Sonuçta Rusya’nın yasaklayıcı politikaları bölgede yerli bağımsız basın bırakmadığı için bütün Kafkasya, alternatif olarak BBC ve Amerikan merkezli basını takip etmekte. Moskova merkezli muhalif basın bile artık Kafkasya’da etkili olamıyor. Alternatif haber akışı ABD’nin elinde olan Kafkasya’da, bu olayların arkasında güçlü bir ABD mesajı olduğunu düşündürebilir. Sonuçta federal merkez ve yerel yönetimler her çuvalladıklarında dış müdahale olduğunu iddia ederler.
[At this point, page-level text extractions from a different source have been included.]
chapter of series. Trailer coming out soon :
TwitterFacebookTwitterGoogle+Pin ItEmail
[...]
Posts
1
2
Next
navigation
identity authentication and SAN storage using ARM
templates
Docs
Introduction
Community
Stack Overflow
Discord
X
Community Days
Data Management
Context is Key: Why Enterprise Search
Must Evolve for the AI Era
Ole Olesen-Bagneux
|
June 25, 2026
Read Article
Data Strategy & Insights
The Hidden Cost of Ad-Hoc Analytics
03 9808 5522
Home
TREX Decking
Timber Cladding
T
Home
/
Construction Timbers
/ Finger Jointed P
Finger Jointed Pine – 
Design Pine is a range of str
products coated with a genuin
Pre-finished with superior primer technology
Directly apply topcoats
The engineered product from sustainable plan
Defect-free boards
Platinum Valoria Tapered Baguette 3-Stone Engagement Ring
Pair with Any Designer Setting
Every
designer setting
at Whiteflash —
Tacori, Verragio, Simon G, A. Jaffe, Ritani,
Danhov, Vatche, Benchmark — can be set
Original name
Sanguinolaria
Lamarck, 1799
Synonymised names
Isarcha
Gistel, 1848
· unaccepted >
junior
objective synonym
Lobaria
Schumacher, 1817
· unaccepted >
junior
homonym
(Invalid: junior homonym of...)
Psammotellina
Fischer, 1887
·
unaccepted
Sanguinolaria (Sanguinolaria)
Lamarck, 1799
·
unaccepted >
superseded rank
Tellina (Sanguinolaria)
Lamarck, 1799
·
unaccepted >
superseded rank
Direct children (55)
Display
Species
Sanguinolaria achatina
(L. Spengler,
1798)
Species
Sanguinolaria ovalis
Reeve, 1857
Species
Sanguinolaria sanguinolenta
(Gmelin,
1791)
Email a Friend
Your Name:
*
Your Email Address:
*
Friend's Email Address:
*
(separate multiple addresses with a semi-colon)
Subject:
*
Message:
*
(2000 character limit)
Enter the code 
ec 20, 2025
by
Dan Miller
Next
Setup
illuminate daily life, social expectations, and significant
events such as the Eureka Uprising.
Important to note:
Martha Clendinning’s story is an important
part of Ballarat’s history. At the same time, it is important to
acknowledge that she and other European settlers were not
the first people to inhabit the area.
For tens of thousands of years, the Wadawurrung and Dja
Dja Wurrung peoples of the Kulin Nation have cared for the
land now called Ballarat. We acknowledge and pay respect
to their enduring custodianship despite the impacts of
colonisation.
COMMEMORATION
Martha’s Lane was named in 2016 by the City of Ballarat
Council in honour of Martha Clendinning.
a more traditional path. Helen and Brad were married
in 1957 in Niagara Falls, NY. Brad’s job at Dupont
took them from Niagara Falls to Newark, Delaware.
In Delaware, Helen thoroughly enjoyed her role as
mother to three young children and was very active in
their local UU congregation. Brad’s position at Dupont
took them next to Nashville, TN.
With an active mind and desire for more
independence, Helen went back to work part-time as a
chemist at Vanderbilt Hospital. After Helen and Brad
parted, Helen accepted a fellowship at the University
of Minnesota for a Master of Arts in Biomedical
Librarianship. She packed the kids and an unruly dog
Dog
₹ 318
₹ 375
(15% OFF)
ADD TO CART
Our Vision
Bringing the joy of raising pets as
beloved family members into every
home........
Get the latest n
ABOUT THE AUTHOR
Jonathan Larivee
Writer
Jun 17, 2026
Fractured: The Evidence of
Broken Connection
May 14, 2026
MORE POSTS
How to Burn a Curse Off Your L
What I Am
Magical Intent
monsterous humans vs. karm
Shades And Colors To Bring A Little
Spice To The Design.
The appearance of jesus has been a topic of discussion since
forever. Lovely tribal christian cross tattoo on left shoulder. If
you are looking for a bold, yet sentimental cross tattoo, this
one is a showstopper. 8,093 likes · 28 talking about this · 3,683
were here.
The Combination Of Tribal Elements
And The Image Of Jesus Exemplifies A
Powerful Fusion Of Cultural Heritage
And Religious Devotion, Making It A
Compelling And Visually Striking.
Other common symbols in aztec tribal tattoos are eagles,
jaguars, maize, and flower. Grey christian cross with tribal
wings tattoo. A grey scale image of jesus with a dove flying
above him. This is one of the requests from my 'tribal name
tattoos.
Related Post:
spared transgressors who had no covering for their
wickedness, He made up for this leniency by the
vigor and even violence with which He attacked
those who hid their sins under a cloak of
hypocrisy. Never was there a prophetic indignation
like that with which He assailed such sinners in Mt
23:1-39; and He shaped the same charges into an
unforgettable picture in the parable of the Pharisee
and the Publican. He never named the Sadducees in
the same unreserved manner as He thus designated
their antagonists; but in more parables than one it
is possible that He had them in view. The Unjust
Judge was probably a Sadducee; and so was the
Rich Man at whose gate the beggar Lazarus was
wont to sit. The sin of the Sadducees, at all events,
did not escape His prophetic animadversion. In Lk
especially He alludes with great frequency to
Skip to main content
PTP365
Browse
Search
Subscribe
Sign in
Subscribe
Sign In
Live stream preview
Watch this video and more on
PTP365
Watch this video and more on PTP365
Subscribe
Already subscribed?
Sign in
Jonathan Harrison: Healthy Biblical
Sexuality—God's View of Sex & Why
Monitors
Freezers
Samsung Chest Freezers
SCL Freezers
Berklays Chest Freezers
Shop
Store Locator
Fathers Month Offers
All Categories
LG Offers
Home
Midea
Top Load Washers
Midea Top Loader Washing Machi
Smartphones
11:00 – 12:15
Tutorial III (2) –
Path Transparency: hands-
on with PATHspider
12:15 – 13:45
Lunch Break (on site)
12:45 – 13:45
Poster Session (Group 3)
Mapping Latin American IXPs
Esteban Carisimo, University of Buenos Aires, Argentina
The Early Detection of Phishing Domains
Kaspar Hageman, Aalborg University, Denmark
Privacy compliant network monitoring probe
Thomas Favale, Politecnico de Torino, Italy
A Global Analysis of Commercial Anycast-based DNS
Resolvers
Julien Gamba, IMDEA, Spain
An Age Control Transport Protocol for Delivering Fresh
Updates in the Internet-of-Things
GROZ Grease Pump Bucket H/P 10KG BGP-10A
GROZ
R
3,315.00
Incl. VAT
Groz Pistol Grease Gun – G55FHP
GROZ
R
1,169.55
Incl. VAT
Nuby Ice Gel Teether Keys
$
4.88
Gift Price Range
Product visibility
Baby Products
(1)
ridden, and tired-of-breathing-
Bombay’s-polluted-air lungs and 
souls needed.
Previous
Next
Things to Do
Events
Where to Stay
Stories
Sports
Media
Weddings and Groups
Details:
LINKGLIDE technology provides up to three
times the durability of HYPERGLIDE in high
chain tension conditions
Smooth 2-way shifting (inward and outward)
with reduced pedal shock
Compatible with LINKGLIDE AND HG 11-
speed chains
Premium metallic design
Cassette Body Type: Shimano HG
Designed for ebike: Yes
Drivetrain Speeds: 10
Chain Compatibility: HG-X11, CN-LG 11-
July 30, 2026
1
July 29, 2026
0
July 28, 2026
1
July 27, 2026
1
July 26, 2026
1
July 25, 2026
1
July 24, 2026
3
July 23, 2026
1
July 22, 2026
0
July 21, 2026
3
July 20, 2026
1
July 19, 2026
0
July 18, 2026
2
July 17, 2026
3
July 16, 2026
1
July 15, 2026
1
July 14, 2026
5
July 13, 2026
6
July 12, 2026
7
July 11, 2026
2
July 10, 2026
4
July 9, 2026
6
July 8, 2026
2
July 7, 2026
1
Üçüncü versiyon olarak kimin işine gelir sorusuna cevabı İsrail olabilir. Suriye’ye yerleştirilen S-300’lere tepki veren İsrail bu işin arkasında olabilir. Rusya’da ve özellikle Kafkasya’da güçlü ve zengin Yahudi nüfusu mevcut. Moskova’nın S-300 hamlesi Rusya’nın baş hahamını da rahatsız etmiş bulunuyor. Yaptığı açıklamada, S-300’lerin Suriye’ye verilmesinin büyük hata olduğunu söylemişti baş haham. Rusya’ya güçlü bir darbe indirmek isteyen; bunu Kafkasya’yı ayaklandırarak yapar. Özellikle günümüzde Rusya’nın silahlandırdığı ve yurt dışında kullandığı Kafkas birlikleri, geçmişte olduğu gibi günümüzde de Rusya’ya karşı Rusya’nın verdiği silah eğitimini kullanabilir. Bunun en net örneği İnguşetya’daki olaylarda, İnguş OMON’un komşu illerden gelen ulusal güvenlik güçlerini Magas’a sokmamasında görüldü. Yani gerektiği zaman yerel güvenlik güçleri Rus yanlısından halk yanlısına dönüşebiliyor ve bunun tarihte çok örnekleri var. Yine bu yerel güvenlik güçlerinin Rusya’nın polisi veya askeri olmasına rağmen Kuzey Kafkasya’da komşularla olan kavgalarda kendi halklarının yanında saf tuttuğu da görülmekte. Bu ayrıntıları bilen, bölgeyi iyi analiz eden güçler her zaman birikmiş bir protestoyu sıcak bir çatışmaya dönüştürebilir. Özellikle bu Moskova’nın da işine yarıyorsa olaylar daha hızlı gelişebilir. Hatırlarsınız DAEŞ’e katılan Kafkasyalıların Suriye’ye gönderilmesinde hatta marjinal gençlerin bu işe teşvik edilmesinde federal merkezin de payı olduğu basında sıkça yazılmıştı.
Yaptığımız analizde ele aldığımız gibi Kuzey Kafkasya çok yönlü siyasi, sosyal sorunların olduğu bir bölge. Geçmişten bugüne Rusya’nın başkalarına karşı, başkalarının da Rusya’ya karşı etkili enstrüman olarak gördüğü Kafkasyalılar, geçmişten bugüne hep arada kalmış bir halk olarak kendine yer buluyor. Mantalite gereği hızlı ve sıcakkanlı olan Kafkas halkları, günümüz dünyasının hızlı değişen küresel siyasetinde yine enstrüman olmaktan kurtulamayacak gibi duruyor.